→ **WORK REQUEST**: Repeat exactly the lines that run from the start of the records below to the line with "technique et du", including both of those lines but not the pictures.

PROVIDED RECORDS section start

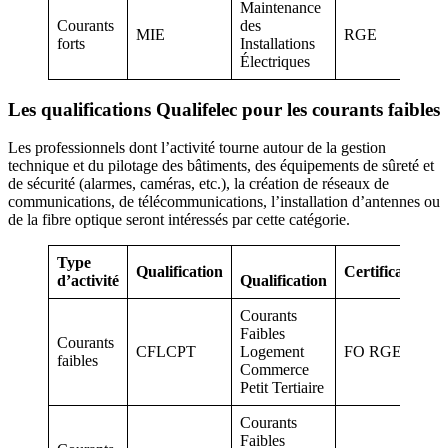
Maintenance
Courants
des
MIE
RGE
forts
Installations
Électriques
Les qualifications Qualifelec pour les courants faibles
Les professionnels dont l’activité tourne autour de la gestion
technique et du pilotage des bâtiments, des équipements de sûreté et
de sécurité (alarmes, caméras, etc.), la création de réseaux de
communications, de télécommunications, l’installation d’antennes ou
de la fibre optique seront intéressés par cette catégorie.
Type
Qualification
Certifications
d’activité
Qualification
Courants
Faibles
Courants
CFLCPT
Logement
FO RGE
faibles
Commerce
Petit Tertiaire
Courants
Faibles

PROVIDED RECORDS section end

→ **ANSWER SPACE**:
Maintenance
Courants
des
MIE
RGE
forts
Installations
Électriques
Les qualifications Qualifelec pour les courants faibles
Les professionnels dont l’activité tourne autour de la gestion
technique et du pilotage des bâtiments, des équipements de sûreté et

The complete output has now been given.